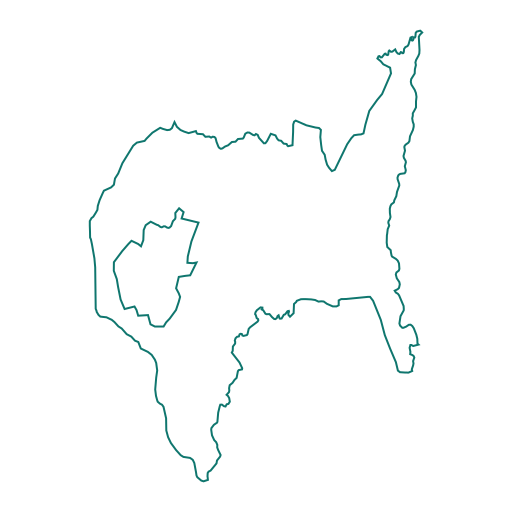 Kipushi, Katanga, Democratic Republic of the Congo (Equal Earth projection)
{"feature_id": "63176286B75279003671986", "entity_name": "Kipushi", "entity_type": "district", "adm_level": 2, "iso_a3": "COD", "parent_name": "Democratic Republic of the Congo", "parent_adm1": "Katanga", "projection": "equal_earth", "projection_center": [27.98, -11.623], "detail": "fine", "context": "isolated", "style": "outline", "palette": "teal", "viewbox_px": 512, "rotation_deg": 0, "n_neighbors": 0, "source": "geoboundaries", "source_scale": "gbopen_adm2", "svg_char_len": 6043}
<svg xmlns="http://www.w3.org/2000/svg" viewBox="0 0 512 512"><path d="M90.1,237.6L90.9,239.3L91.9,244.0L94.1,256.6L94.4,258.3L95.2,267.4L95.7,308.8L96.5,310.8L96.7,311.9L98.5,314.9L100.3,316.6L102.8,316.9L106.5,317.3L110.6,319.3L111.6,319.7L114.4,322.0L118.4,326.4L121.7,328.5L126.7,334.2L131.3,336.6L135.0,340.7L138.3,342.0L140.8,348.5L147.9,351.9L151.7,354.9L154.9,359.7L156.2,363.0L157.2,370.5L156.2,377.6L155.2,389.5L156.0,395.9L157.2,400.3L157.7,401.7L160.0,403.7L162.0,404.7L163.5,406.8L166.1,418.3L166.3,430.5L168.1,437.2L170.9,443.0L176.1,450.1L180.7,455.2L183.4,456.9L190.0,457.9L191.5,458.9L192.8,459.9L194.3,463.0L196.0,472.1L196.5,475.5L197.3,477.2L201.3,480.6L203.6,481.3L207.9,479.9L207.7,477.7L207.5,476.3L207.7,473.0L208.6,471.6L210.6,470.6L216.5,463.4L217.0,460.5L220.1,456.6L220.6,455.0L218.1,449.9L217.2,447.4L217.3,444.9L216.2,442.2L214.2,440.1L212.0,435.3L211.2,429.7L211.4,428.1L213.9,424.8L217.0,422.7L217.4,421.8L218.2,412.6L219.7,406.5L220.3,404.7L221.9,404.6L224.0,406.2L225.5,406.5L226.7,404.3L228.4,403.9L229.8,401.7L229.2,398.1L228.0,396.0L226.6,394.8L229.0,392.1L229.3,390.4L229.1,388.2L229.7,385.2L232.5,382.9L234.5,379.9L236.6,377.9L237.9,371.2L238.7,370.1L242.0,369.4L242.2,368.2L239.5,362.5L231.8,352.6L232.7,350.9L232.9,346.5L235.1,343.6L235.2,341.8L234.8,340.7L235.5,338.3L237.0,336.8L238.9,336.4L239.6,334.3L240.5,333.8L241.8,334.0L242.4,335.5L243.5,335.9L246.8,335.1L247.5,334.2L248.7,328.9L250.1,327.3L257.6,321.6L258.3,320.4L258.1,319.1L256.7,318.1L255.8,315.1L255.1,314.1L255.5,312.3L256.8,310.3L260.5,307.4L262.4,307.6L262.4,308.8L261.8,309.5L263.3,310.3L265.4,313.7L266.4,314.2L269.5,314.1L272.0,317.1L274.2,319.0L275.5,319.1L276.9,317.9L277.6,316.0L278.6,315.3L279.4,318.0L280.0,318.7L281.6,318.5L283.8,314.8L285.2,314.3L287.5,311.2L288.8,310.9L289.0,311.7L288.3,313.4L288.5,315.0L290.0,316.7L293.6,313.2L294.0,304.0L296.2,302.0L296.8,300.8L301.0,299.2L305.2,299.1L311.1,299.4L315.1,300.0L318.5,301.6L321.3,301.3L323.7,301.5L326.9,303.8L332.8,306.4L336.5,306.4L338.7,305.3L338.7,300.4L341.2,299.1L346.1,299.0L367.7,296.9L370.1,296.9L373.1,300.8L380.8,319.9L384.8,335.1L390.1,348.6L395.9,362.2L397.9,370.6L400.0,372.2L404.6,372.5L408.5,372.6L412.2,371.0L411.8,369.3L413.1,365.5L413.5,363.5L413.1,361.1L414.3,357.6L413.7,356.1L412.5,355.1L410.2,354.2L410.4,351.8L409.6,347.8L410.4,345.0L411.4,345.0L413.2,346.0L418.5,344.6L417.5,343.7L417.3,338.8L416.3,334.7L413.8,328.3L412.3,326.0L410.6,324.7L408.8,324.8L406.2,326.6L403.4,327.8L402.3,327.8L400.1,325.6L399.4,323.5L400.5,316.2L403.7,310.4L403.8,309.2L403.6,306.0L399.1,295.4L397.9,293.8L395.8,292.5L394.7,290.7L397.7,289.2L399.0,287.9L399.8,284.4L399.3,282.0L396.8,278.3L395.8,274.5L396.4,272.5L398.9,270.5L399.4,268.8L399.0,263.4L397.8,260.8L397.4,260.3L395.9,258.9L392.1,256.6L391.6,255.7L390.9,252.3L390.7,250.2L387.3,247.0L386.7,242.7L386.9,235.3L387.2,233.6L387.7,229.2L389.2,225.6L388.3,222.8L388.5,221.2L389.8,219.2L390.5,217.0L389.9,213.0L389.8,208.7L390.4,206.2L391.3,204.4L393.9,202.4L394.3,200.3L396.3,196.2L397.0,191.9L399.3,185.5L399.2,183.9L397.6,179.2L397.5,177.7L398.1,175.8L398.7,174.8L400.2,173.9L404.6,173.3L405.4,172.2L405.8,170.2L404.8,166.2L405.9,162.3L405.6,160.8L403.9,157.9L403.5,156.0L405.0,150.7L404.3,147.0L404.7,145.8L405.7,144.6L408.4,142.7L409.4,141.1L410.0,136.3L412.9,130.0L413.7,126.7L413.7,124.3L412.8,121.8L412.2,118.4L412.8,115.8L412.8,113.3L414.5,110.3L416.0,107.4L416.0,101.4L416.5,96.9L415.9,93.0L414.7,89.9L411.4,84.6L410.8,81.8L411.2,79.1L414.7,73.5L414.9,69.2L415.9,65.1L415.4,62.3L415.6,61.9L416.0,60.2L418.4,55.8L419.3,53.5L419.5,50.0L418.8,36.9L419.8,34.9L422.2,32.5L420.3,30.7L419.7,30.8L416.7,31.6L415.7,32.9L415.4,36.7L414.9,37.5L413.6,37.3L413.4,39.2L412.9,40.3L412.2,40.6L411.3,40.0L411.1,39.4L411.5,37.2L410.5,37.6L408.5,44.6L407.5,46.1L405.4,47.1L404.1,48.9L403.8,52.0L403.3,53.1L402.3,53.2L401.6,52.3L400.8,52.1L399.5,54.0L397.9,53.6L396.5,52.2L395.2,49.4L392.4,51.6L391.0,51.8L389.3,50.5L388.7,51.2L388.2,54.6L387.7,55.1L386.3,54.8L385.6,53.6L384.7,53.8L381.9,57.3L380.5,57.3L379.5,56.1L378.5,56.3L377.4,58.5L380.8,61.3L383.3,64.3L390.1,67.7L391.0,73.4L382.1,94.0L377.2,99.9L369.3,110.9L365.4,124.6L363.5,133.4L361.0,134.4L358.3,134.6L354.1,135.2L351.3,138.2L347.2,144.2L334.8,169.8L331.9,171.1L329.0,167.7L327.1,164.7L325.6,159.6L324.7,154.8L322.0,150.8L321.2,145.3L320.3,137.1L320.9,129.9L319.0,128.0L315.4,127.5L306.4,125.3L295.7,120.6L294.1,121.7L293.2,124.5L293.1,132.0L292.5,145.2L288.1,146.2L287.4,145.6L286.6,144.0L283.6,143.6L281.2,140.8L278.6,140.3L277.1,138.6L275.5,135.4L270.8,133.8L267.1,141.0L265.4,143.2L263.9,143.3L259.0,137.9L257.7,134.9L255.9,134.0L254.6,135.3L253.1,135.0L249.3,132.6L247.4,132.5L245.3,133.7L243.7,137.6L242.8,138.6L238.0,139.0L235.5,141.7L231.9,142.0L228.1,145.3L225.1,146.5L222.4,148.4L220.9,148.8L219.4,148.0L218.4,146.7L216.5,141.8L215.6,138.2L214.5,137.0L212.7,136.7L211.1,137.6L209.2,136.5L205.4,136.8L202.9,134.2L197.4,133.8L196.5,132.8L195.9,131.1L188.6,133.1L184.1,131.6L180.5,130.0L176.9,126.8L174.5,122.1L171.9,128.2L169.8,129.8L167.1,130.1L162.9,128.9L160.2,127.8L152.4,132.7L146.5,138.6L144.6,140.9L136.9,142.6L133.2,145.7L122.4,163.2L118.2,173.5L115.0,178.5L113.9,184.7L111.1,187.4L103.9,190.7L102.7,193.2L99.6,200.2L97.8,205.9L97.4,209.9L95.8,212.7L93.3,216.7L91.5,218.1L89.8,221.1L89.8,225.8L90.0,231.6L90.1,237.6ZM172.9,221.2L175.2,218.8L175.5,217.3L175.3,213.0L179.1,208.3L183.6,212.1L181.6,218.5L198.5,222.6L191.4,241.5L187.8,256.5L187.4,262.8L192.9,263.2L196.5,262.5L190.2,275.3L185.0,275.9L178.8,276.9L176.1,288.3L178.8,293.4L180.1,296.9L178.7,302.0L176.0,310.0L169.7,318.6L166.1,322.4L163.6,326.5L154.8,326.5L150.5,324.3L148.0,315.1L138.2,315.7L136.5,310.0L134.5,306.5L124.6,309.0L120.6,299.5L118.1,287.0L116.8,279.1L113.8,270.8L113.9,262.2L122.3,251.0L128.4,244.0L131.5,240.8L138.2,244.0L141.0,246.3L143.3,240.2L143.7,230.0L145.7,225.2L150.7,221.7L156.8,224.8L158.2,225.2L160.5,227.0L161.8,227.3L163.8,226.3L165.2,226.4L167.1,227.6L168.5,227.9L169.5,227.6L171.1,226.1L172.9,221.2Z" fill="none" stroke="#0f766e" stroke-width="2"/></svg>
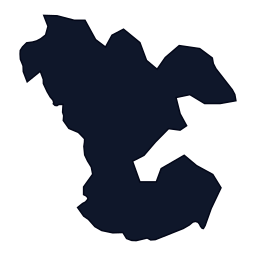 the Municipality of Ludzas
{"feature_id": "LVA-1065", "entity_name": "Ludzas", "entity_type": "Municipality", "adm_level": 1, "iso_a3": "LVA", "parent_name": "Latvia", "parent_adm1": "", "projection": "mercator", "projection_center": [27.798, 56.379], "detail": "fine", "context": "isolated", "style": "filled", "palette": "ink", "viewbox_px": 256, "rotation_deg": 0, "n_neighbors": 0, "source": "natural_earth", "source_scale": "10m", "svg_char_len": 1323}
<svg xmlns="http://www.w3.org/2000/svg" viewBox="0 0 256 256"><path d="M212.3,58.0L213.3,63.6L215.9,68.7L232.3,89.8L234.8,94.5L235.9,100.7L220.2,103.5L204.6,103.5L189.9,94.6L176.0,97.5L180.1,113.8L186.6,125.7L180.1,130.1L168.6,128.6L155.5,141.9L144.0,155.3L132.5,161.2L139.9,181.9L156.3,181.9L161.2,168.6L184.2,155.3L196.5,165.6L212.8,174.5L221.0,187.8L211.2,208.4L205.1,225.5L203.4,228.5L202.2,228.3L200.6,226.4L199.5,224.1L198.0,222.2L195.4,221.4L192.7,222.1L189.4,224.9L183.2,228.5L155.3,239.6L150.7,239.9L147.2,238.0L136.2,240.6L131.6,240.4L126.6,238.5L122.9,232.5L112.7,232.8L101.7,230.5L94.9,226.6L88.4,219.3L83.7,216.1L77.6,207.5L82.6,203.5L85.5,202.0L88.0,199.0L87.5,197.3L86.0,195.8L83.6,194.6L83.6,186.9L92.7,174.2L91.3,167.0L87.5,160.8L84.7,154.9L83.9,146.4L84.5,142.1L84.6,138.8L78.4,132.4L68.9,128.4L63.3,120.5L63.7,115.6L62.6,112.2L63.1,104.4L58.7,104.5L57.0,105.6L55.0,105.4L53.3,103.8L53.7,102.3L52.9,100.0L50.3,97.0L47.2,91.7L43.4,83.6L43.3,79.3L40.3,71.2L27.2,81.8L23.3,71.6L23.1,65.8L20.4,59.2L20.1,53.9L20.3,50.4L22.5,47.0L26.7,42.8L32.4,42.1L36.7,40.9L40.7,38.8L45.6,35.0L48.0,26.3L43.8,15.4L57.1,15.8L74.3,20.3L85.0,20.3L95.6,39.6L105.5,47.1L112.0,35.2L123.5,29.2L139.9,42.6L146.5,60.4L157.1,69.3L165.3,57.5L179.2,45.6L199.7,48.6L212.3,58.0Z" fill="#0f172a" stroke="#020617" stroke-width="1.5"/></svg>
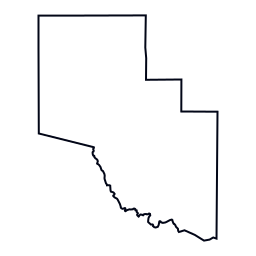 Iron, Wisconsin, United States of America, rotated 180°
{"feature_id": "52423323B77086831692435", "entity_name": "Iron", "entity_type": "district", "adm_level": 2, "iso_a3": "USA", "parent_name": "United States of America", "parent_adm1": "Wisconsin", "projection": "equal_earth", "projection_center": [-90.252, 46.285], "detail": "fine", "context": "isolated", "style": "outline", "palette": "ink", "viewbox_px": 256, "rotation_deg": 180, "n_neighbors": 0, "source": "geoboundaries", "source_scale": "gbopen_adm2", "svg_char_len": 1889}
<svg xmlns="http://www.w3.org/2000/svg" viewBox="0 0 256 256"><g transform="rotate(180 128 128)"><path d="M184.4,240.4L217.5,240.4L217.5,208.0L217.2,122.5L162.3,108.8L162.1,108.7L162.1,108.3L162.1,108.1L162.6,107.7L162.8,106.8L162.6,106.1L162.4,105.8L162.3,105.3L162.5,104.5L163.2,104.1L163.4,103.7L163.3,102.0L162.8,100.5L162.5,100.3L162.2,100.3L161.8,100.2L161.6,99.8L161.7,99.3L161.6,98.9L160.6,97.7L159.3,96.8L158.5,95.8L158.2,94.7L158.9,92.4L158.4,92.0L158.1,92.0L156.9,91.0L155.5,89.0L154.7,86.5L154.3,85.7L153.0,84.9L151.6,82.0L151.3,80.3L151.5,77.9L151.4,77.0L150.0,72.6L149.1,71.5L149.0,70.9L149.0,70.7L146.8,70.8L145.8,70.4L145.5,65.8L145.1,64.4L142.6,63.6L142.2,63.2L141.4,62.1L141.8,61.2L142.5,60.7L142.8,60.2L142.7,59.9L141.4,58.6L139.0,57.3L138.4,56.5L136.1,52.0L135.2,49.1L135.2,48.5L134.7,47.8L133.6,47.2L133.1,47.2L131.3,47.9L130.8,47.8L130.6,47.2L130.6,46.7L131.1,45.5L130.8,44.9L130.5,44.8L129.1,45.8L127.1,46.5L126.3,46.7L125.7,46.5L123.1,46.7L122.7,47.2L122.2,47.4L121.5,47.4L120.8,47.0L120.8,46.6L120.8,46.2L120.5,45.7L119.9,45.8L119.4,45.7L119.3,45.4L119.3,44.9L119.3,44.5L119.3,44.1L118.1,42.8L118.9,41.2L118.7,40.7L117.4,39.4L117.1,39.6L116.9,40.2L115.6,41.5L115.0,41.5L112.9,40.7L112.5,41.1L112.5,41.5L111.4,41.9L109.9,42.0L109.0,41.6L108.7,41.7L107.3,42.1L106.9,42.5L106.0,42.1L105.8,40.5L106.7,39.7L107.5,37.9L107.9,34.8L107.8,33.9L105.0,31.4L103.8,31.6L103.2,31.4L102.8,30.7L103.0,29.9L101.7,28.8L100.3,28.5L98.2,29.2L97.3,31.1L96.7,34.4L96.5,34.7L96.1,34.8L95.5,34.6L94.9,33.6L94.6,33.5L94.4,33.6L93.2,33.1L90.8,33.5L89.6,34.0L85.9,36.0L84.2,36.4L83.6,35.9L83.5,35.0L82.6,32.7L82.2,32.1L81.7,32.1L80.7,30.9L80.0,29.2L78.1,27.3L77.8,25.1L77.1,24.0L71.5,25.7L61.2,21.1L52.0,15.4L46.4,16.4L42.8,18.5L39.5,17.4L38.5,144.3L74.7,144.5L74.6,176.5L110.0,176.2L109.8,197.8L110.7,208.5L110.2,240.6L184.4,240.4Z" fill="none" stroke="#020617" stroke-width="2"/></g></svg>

■ **Job**: Count how many lines of the data above contain the string "geoboundaries", matching case exactly. Give only the number.

■ **The solution**: 2